Swedish Prime Minister Stefan Löfven said the incident appeared to be a terror attack, the Associated Press reported. Swedish authorities said the attacker has not been arrested.
But the Swedish Security Service stopped short of calling the incident terrorism. In a statement on the service’s website, officials said they were trying to identify the attacker and whether one or more people were responsible.
“We are treating it as an attack, without specifications,” Nina Odermalm Schei, a spokeswoman for the security service, told CNN.
— SR Ekot (@sr_ekot) April 7, 2017
People are seen running from the scene of the attack in Stockholm.
Around 3 p.m. local time, the driver reportedly veered into the sidewalks along the Drottinggatan Street, one of Stockholm’s busiest pedestrian areas, before driving through the front window of Ahlens department store.
Swedish police told the BBC that at least two people had been killed in the incident, with many injured.
“No hospital would disclose information about the number of people they received, but they have gone up in disaster mode, which is the highest position,” Swedish radio station SR Ekot reported on Twitter.
The city was put on lockdown after the incident, The Guardian reported. Parliament as evacuated, and all trains in and out of the city center were halted.
The incident is the second major fatal attack by vehicle this year in Europe. (In late March, a French man tried to drive a car into crowds in the Belgian city of Antwerp, but there were no injuries, The New York Times reported.)
On Twitter, former Swedish Prime Minister Carl Bildt called the tactic “the latest terrorist method.”
Steal a lorry or a car and then drive it into a crowd. That seems to be the latest terrorist method. Berlin. London. Now Stockholm.

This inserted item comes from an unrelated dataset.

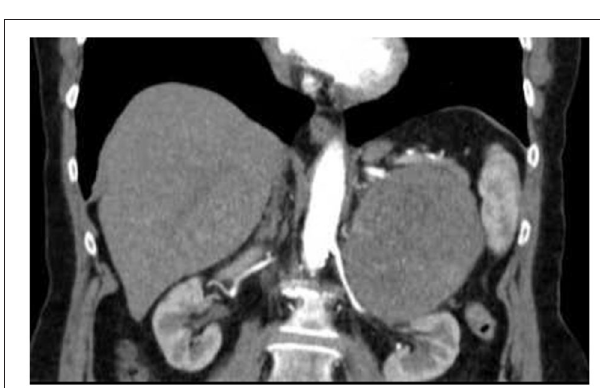
FIGURE 2 | CT-scan of the abdomen. Coronal-view CT scan of the abdomen reveals a large abdominal mass measuring 10 × 8 × 10cm without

— Carl Bildt (@carlbildt) April 7, 2017
Last month, 52-year-old Khalid Masood, a native of England, rammed a car into the pedestrian walkways on Westminster Bridge before crashing in front of Parliament, killing five and injuring around 40. He stabbed a security guard before being fatally shot by police.
In July 2016, a man plowed a truck through pedestrians celebrating Bastille Day along the waterfront in Nice, France, driving for a mile before opening fire and being fatally shot by police. In December, a Tunisian man pledging allegiance to ISIS crashed a truck into a Christmas market in Berlin, killing 12 people and injuring nearly 50.